== Given text ==
+ + + +
Former mental health professional here. Here’s how *I* would ELI5:
Let’s say you you’re walking through the jungle in Africa and suddenly there’s a lion. Your heart starts to beat faster, you start to sweat, adrenaline begins pumping to help you either fight off the lion or run away as fast as you can. This is stress. It is a physical reaction to something your brain interprets as an immediate threat.
Fortunately for you the lion isn’t hungry and you manage to escape. But you’re still kind of spooked, so you decide to spend the rest of your time in the jungle close to your friends, and you give up your Eau de Bacon cologne, just to be safe. This is anxiety. It’s an emotional reaction to something your brain sees as a potential threat.
At the end of your safari, you go home to your decidedly lion-free hometown with a great story to tell. But you can’t help worry about the lion. What if it manages to track you down? You decide to booby trap your house Home Alone style just in case. This is *also* anxiety, but note the difference: it’s no longer helping keep you safe. This, then, would be akin to having an anxiety disorder.
Stress and anxiety are perfectly normal. They help us survive the lions/chemistry tests/quarterly shareholder reports we encounter in life. We are all anxious from time to time. The internet likes to conflate “being anxious about something” with “having an anxiety disorder.”
Of course there’s a little more to it than that but this is ELI5, so we’ll stop there.
+ + + +
== Dataset section ==
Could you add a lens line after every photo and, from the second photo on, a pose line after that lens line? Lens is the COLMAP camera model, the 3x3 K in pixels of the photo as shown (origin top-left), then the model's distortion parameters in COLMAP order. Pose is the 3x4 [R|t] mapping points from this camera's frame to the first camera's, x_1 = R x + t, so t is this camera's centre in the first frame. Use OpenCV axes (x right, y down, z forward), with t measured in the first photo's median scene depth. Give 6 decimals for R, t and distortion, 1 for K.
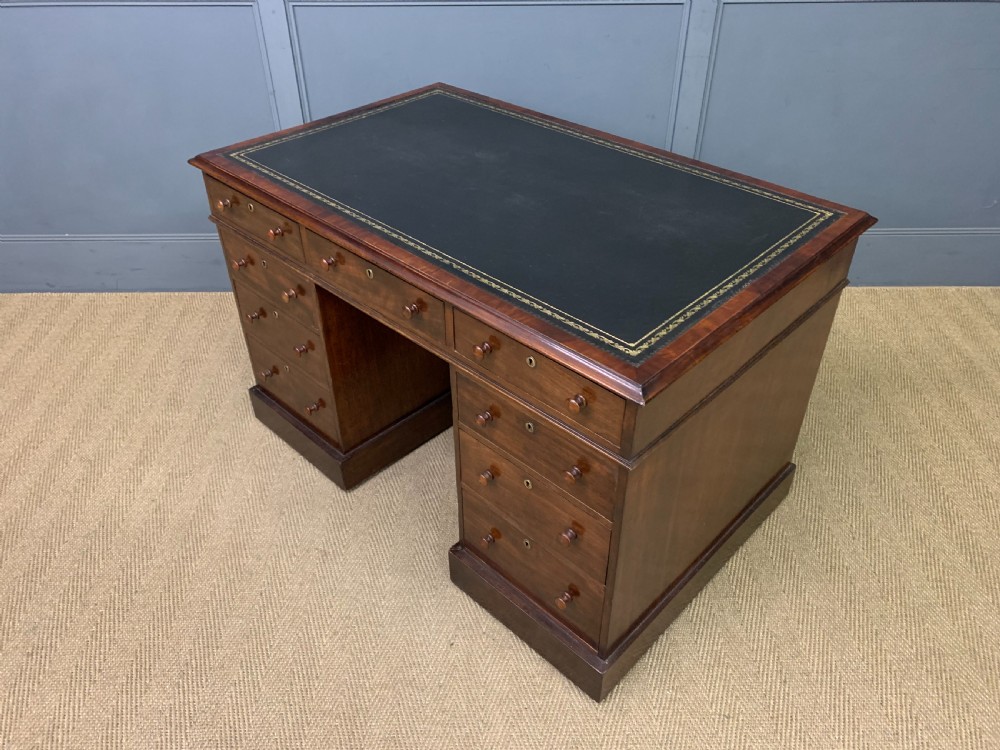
lens RADIAL K [[769.9, 0, 499.8], [0, 769.9, 367.1], [0, 0, 1]] dist [0.027764, -0.016727]
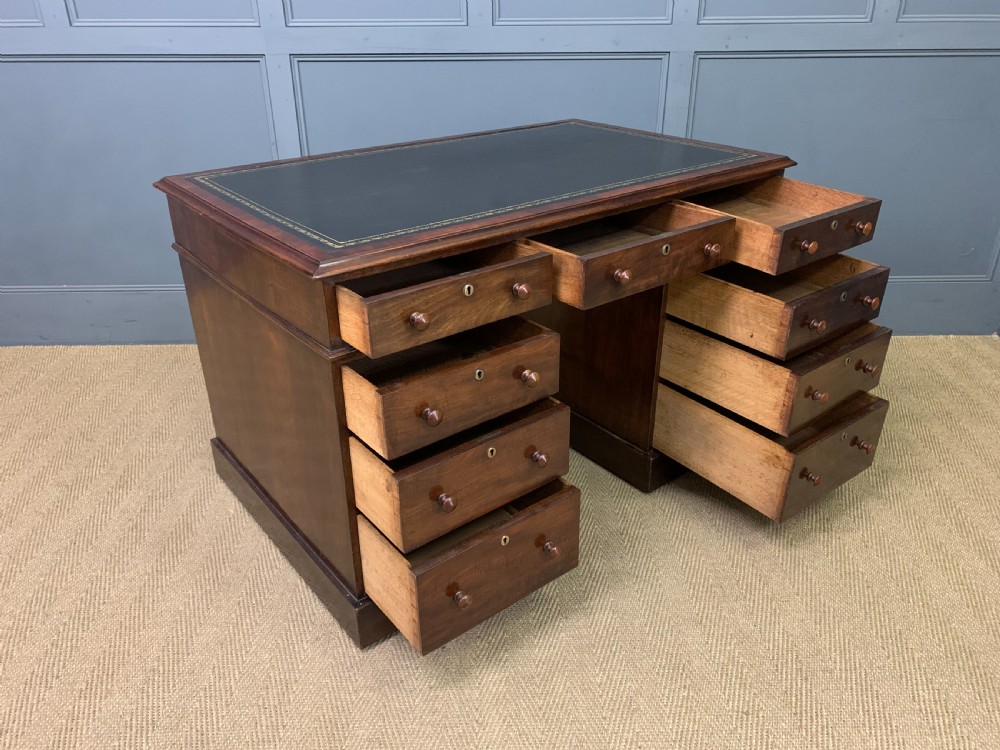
lens RADIAL K [[769.9, 0, 498.1], [0, 769.9, 367.7], [0, 0, 1]] dist [0.027764, -0.016727]
pose [[0.999945, -0.006133, 0.008524, -0.002127], [0.007571, 0.983548, -0.180486, 0.169726], [-0.007277, 0.180540, 0.983541, 0.026872]]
+ + + +
== Tasks to perform ==
• 1. Please transcribe the stress and anxiety explanation from "At the end of" to "to having an anxiety disorder.".
• 2. List each thing that the stress and anxiety explanation says stress and anxiety help us survive.
Work only from the stress and anxiety explanation; the material plays no part.

== Per-task outputs ==
• 1.
At the end of your safari, you go home to your decidedly lion-free hometown with a great story to tell. But you can’t help worry about the lion. What if it manages to track you down? You decide to booby trap your house Home Alone style just in case. This is *also* anxiety, but note the difference: it’s no longer helping keep you safe. This, then, would be akin to having an anxiety disorder.

• 2.
- Lions
- Chemistry tests
- Quarterly shareholder reports